Parfois, l’épouse souffre de ne pas suffisamment avoir son mari pour elle. Et le mari souffre, car il s’en veut de ne pas se dévouer suffisamment à sa femme. Au-delà de toutes les autres causes de tragédies, se trouve ce drame. Il faut en effet une grande vertu aux deux époux, pour qu’ils acceptent la souffrance qu’ils causent sans le vouloir à l’autre. »
—Christ in the Home (Nihil Obstat and Imprimatur, 1951).
Commentaire d’OC :
Pauline Élisabeth Arrighi est née le 16 octobre 1886 à Paris, fille aînée d’Antoine Arrighi, membre du Conseil général de la Corse et de Gatienne Picard. Marié à Felix Leseur le 31 juillet 1889, esprit rationaliste, athée et anticlérical, président d’un journal radical, ami et proche de nombreuses personnalités de la IIIe République laïc. ils formèrent, malgré leur divergence spirituelle, un couple uni et très amoureux l’un de l’autre, connu pour leur intelligence et leur grande culture, recevant de nombreux hommes politiques et artistes dans leur appartement. Tombant gravement malade peu de temps après son mariage, Elisabeth décide alors de consacrer les souffrances liées à sa maladie à la conversion des âmes qu’elle croise dans le milieu anti-clérical qu’elle côtoie, et au premier d’entre elle, celle de son mari.
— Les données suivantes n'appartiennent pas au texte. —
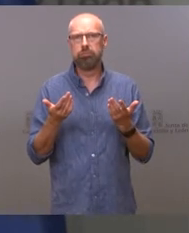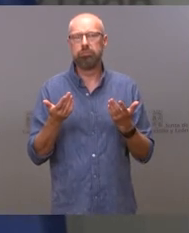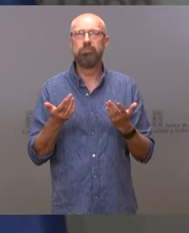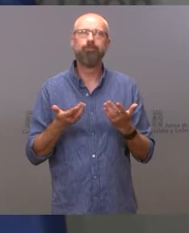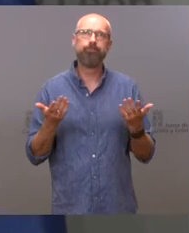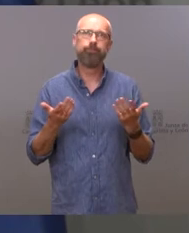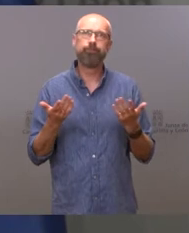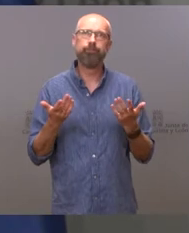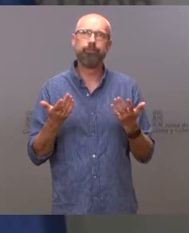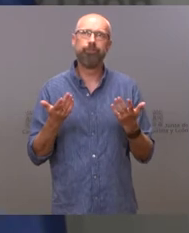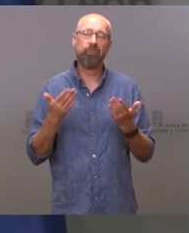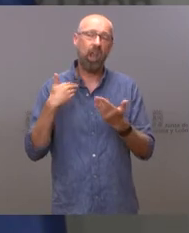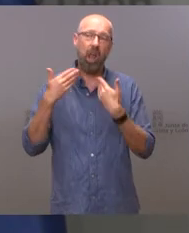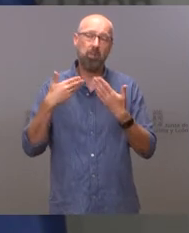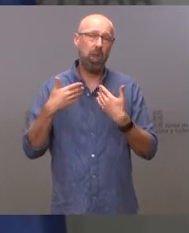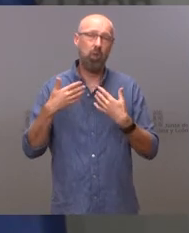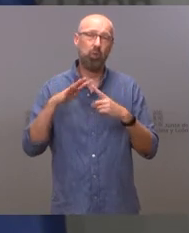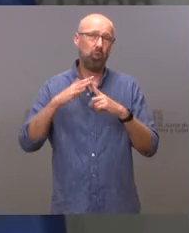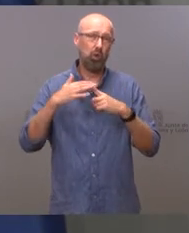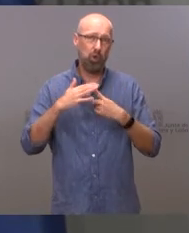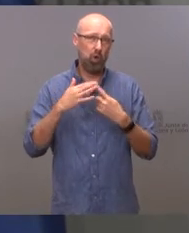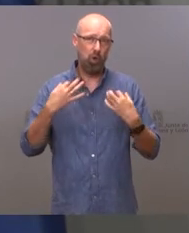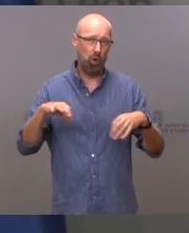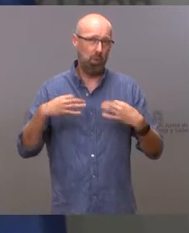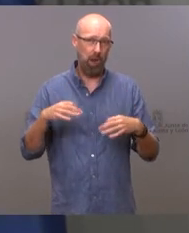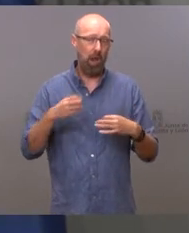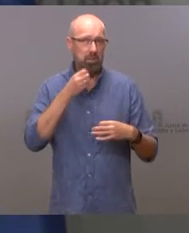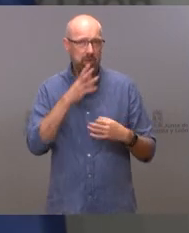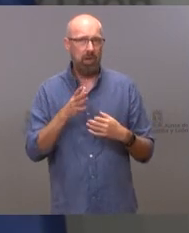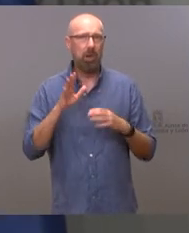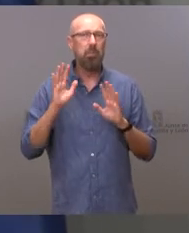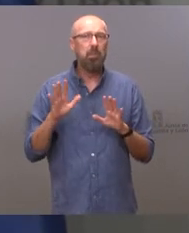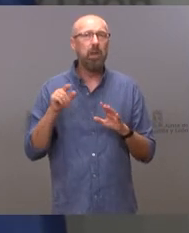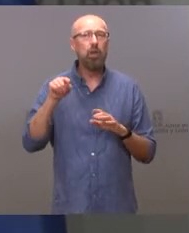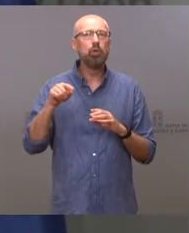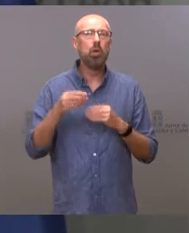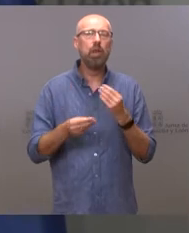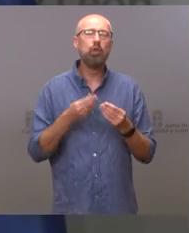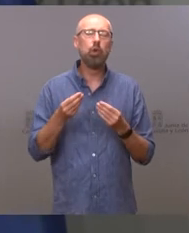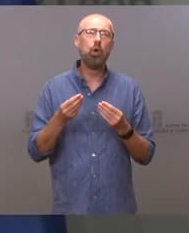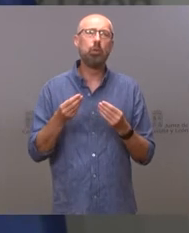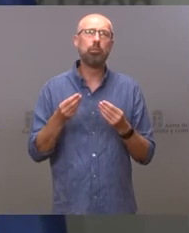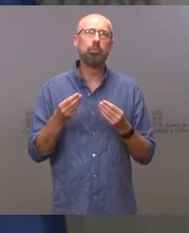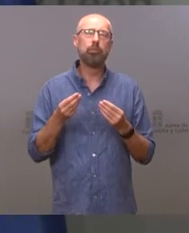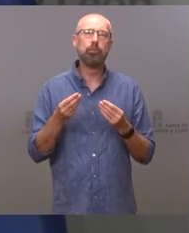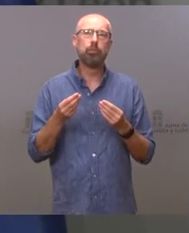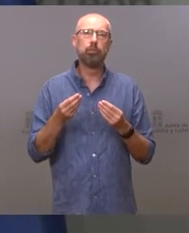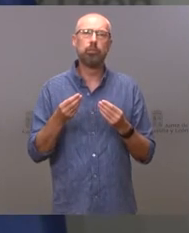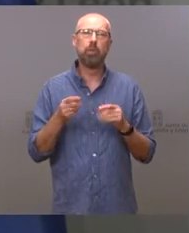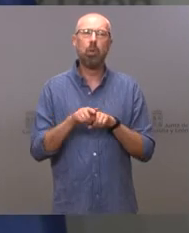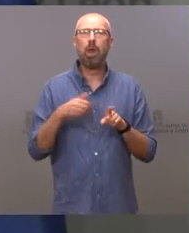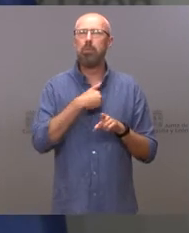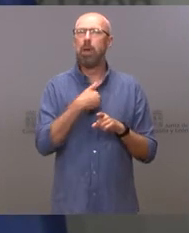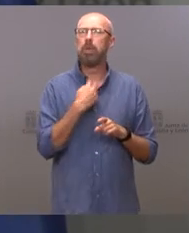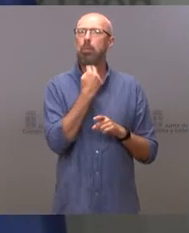buen clima, en buen ambiente, pero hay decirles que esto no es una cosa que hayamos hecho como portavoz del Gobierno. Por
Elle meurt à Paris le 3 mai 1914. Découvrant alors ses écrits intimes, son mari Felix, après avoir décidé de publier ses écrits, s’engage sur la voie de la conversion, puis rentre dans l’ordre dominicain pour y devenir le père Leseur. Dès la première publication de son journal par les soins de son mari Félix, le succès fut immédiat, vint-six mille exemplaires en 1918, pour atteindre cent-cinquante mille au cours de la décennie suivante et dépasser aujourd’hui plusieurs centaines de mille, de plus d’une trentaine de traduction.
- 1936 : ouverture de la cause en béatification et canonisation.
- 27 juin 1955 : approbation des écrits d’Elisabeth Leseur par la commission des théologiens de la Congrégation pour les causes des saints.
Lettre sur la souffrance, Elizabeth Leseur, publiée à Paris, 1921 :
Je crois que la souffrance a été accordée par Dieu à l’homme dans une grande pensée d’amour et de miséricorde. Je crois que Jésus-Christ a transformé, sanctifié, presque divinisé la souffrance. Je crois que la souffrance est pour l’âme la grande ouvrière de rédemption et de sanctification. Je crois que la souffrance est féconde, autant et parfois plus que nos paroles et nos œuvres, et que les heures de la Passion du Christ ont été plus puissantes pour nous et plus grandes devant le Père que les années même de sa prédication et son activité terrestre. Je crois qu’il circule parmi les âmes, celles d’ici-bas, celles qui expient, celles qui ont atteint la vraie vie, une vaste et incessant courant fait de toutes ces âmes, et que nos plus infimes douleurs, nos plus légers efforts peuvent atteindre par l’action divine des âmes chères ou lointaines et leur apporter la lumière, la paix et la sainteté. Je crois que dans l’Éternité nous retrouverons les bien-aimés qui ont connu et aimé la Croix, et que leurs souffrances et les nôtres se perdront dans l’infini de l’Amour divin et dans les joies de la définitive réunion. Je crois que Dieu est amour et que la souffrance est, dans sa main, le moyen que prend son amour pour nous transformer et nous sauver.